Task objective
Of the records that follow, copy only the lines from the line containing "159,424 | 39,061* |" to the line containing "28.9% | 9.0%* |", both included, exactly as written.

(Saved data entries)
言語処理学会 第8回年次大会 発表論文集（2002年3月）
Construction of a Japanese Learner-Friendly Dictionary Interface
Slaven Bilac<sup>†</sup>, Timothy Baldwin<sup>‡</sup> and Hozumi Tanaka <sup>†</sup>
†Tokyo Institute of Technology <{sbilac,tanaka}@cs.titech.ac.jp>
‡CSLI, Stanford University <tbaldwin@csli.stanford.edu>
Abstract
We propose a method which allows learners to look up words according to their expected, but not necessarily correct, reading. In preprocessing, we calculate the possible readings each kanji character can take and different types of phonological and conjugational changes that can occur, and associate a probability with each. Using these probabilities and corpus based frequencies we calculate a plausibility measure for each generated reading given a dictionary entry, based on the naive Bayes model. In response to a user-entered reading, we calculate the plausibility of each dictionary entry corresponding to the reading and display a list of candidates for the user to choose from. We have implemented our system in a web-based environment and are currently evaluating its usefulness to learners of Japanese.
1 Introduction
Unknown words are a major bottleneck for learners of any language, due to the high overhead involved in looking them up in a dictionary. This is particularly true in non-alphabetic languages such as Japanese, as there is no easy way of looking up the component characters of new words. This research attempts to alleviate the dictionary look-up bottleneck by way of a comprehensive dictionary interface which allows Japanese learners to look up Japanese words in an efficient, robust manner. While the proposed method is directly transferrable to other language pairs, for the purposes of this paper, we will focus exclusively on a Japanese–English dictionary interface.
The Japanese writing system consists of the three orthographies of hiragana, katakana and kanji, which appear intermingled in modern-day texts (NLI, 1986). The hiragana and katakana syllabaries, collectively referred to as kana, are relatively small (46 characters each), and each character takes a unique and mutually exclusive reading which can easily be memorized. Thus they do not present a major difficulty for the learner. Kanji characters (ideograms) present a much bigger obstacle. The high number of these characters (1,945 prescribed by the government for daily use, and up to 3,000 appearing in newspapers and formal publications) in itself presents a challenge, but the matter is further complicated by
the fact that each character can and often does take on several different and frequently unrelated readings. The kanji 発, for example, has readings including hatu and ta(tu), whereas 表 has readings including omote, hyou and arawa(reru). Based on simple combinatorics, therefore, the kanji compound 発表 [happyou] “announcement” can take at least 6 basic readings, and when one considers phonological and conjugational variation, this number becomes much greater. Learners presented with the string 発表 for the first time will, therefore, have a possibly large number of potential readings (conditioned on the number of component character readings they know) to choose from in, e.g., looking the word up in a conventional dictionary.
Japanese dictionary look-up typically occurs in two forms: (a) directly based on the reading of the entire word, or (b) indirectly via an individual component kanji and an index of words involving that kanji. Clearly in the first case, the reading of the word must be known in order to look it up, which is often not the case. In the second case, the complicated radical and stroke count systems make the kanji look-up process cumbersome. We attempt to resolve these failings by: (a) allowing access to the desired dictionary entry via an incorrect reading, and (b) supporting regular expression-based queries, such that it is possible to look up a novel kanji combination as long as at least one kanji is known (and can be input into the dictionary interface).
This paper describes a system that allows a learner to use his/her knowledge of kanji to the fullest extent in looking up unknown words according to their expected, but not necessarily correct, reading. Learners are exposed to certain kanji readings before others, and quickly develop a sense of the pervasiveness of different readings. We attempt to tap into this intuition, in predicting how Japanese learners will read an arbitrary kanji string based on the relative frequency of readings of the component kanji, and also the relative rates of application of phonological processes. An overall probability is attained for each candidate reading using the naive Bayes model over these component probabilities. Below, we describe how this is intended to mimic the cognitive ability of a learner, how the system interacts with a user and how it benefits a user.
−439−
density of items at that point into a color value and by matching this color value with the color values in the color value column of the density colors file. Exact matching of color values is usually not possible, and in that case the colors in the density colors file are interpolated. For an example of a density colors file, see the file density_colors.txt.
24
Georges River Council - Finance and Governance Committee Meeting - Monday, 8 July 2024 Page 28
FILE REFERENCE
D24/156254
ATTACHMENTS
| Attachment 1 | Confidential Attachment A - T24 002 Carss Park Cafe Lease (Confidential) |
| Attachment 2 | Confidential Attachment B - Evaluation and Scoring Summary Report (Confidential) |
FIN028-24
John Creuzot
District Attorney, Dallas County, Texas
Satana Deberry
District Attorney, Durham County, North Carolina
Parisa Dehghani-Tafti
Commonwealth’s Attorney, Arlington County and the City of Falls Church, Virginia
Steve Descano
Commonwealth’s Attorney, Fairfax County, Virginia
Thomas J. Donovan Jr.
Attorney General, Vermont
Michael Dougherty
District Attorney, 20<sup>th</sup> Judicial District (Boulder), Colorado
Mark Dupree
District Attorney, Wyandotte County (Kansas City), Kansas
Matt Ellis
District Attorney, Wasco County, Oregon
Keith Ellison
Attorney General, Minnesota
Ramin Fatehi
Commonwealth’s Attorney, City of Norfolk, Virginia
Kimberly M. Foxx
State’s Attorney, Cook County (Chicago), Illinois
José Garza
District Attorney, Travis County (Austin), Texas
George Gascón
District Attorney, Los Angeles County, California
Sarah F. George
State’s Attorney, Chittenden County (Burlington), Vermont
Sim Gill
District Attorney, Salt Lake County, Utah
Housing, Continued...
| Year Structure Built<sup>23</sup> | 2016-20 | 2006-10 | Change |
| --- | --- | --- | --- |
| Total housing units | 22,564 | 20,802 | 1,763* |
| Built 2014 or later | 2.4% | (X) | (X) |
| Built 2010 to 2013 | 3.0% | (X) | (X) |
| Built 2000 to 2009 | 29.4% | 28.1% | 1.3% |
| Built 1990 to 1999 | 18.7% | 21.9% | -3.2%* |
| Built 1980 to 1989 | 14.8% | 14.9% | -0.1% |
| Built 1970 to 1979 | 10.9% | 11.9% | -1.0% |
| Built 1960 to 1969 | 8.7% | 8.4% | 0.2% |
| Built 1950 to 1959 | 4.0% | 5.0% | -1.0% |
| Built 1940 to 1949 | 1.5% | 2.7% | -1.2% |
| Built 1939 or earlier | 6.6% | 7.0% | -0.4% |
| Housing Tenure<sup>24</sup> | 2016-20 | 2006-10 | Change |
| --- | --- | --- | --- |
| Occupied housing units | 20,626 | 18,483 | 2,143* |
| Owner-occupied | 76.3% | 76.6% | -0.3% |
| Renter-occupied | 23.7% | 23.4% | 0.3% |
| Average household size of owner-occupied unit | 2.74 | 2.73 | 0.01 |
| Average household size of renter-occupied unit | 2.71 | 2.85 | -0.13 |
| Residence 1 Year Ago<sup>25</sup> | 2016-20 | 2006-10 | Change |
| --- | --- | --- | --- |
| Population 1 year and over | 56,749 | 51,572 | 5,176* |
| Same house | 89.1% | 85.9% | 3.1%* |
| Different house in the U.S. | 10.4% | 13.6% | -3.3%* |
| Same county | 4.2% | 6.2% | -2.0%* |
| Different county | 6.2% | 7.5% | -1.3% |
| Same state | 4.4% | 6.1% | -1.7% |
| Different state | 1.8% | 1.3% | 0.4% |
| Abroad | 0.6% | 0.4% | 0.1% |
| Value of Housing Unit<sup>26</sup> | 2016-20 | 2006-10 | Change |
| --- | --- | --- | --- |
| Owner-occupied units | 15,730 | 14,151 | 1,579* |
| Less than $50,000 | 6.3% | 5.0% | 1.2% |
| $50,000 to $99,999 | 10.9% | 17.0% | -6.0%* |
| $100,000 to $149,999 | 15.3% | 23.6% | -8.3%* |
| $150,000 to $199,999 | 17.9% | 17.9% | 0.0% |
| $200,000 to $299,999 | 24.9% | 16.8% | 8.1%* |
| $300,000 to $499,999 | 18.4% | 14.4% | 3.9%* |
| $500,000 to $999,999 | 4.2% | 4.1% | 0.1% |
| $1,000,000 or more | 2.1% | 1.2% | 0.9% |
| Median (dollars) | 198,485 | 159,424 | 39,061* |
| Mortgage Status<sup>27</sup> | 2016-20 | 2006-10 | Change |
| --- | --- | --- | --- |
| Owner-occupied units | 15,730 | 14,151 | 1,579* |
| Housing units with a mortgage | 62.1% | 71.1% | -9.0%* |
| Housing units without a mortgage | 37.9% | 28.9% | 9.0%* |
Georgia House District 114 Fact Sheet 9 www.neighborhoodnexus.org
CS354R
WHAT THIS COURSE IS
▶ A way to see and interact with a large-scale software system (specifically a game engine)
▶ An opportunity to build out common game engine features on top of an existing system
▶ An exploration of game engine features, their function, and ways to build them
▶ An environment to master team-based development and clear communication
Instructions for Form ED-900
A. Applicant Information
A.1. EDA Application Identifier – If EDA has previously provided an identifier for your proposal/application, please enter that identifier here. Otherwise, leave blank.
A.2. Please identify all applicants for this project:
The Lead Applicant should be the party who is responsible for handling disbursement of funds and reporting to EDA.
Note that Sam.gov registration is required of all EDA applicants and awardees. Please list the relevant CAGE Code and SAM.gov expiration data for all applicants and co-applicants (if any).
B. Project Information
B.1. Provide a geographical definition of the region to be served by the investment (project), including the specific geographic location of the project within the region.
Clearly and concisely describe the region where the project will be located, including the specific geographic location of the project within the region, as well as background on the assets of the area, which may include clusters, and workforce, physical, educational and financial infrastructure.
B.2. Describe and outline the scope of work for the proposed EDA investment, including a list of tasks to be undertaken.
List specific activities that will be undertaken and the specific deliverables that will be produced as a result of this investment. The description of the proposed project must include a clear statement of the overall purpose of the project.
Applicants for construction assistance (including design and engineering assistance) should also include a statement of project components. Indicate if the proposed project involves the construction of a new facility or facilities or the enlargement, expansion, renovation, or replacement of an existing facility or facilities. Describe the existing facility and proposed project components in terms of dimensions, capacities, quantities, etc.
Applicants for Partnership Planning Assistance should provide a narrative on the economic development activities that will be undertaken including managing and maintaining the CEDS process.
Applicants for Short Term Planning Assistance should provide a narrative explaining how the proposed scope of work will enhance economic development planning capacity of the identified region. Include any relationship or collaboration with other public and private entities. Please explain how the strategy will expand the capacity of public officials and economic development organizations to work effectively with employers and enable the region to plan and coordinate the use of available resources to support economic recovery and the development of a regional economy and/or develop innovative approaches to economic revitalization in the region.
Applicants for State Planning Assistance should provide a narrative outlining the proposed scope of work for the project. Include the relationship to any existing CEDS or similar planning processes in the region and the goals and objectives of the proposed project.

Your solution
| Median (dollars) | 198,485 | 159,424 | 39,061* |
| Mortgage Status<sup>27</sup> | 2016-20 | 2006-10 | Change |
| --- | --- | --- | --- |
| Owner-occupied units | 15,730 | 14,151 | 1,579* |
| Housing units with a mortgage | 62.1% | 71.1% | -9.0%* |
| Housing units without a mortgage | 37.9% | 28.9% | 9.0%* |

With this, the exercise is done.